- [TÂCHES À RÉALISER]:
**1)** Dans l'article sur la vente de NFT de la Fondation Vasarely, combien d'oeuvres la Fondation met-elle en vente sous forme de NFT ?
**2)** Dans l'article sur la vente de NFT de la Fondation Vasarely, recopiez le passage allant de « Financer la restauration des » jusqu'à « abritées par l’institution. » en remplaçant « plasticien » par « peintre ».

===== TEXTE PRÉSENTÉ

La Fondation Vasarely lance des NFT pour financer la restauration de ses oeuvres

Publié le 27 avr. 2022 à 9:00

Déjà avant-gardiste en son temps, voilà l’oeuvre de Victor Vasarely propulsée encore plus avant dans le futur. Fidèle à l’esprit pionnier de l’artiste franco-hongrois, la Fondation Vasarely d’Aix-en-Provence organise ce mercredi une vente de NFT. C’est la première institution culturelle française à franchir le cap de cette petite révolution qui n’a pas fini de secouer les sphères artistiques.

La technologie NFT, acronyme de « non-fungible token » (jeton non fongible en français), permet de vendre un objet numérique et d’en assurer la propriété grâce à la technologie de la blockchain.

Financer la restauration des oeuvres

Au total, ce sont 12 oeuvres qui sont mises en vente sous forme de NFT par la Fondation. Six de ces oeuvres sont des intégrations architecturales qui ornent le bâtiment de la Fondation. Les six autres sont des oeuvres du plasticien hongrois abritées par l’institution.

Les NFT seront vendus sous forme de visuels. Deux images uniques seront vendues à 30.000 euros. Quatre visuels seront vendus en édition de 15 unités à 9.000 euros. Et six visuels en édition de 100 seront vendus à 600 euros.

Avec l’argent récolté, la fondation financera la restauration des oeuvres réelles. Et chaque acquéreur deviendra ainsi mécène de la fondation. « Ces NFT seront évolutifs. C’est-à-dire que l’image numérique des oeuvres évoluera au fur et à mesure de la restauration des oeuvres réelles », explique Ugo Vasarely, l’arrière-petit-fils de l’artiste, en charge du projet. La restauration de chaque oeuvre sera répercutée dans les métadonnées du NFT grâce à un contrat intelligent.

Publicité dans le métavers

Avec un prix maximum de 30.000 euros, la Fondation Vasarely est bien loin des sommes astronomiques que peuvent atteindre certains NFT « natifs » – ces oeuvres d’art qui existent seulement en version numérique et qui sont vendues sous forme de NFT. En mars 2021, l’oeuvre numérique « Everydays : The First 5.000 days » de l’artiste Beeple a ainsi été vendue 69,3 millions de dollars par Christie’s. Un record.

A la Fondation, on assume cette politique de prix indexée sur la tendance baissière du marché des NFT . « Nous nous sommes basés sur le marché pour ne pas fixer des prix trop élevés. L’objectif principal de cette vente est de soutenir financièrement la Fondation qui a souffert pendant la crise Covid », explique Ugo Vasarely. Si tous les NFT trouvent acquéreur, la Fondation pourra empocher la coquette somme de 960.000 euros.

Pour assurer la promotion de la vente, la Fondation s’est associée à la chaîne de magasins britanniques Selfridges. Les oeuvres de Vasarely ont été exposées dans un magasin virtuel de l’enseigne, spécialement installé pour la première fashion week numérique de l’histoire qui s’est déroulée en mars dernier dans le métavers de Decentraland.

==========
===== DONNÉES FOURNIES

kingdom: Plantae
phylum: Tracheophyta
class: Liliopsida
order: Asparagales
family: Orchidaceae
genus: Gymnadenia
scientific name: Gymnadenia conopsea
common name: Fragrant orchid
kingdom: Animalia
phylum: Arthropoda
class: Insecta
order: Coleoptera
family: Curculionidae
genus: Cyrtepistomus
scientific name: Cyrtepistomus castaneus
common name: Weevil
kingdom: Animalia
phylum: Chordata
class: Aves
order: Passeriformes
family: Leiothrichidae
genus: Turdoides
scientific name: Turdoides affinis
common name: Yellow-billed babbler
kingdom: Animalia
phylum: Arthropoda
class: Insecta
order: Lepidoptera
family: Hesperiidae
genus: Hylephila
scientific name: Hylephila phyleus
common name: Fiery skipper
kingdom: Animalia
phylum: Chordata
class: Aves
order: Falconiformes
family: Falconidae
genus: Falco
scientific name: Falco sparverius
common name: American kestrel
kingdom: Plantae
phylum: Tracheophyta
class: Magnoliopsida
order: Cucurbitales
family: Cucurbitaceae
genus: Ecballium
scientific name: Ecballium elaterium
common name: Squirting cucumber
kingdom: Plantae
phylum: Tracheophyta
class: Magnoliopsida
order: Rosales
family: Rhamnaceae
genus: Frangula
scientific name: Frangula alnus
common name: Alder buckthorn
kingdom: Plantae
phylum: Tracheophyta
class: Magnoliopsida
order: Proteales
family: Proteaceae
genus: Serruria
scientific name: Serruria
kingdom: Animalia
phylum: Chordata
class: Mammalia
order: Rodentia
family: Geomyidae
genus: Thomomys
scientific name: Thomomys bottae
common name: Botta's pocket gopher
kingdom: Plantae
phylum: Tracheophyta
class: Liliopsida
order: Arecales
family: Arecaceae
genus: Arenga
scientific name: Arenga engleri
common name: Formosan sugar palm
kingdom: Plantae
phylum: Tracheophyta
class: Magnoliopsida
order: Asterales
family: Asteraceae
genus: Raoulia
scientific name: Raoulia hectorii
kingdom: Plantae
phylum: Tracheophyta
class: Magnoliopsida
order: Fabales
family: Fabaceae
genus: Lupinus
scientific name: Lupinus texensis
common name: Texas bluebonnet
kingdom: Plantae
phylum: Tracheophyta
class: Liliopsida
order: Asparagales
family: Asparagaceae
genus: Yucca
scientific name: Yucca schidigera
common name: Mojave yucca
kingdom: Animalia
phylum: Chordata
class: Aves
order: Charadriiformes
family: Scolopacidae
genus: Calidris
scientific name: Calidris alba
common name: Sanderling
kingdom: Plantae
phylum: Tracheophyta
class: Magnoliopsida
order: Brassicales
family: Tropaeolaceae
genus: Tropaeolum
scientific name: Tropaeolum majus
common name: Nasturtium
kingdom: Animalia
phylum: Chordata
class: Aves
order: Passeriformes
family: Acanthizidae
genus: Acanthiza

==========

- [RÉPONSES SUCCESSIVES]:
**1)** 12 oeuvres.

**2)**
Financer la restauration des oeuvres

Au total, ce sont 12 oeuvres qui sont mises en vente sous forme de NFT par la Fondation. Six de ces oeuvres sont des intégrations architecturales qui ornent le bâtiment de la Fondation. Les six autres sont des oeuvres du peintre hongrois abritées par l’institution.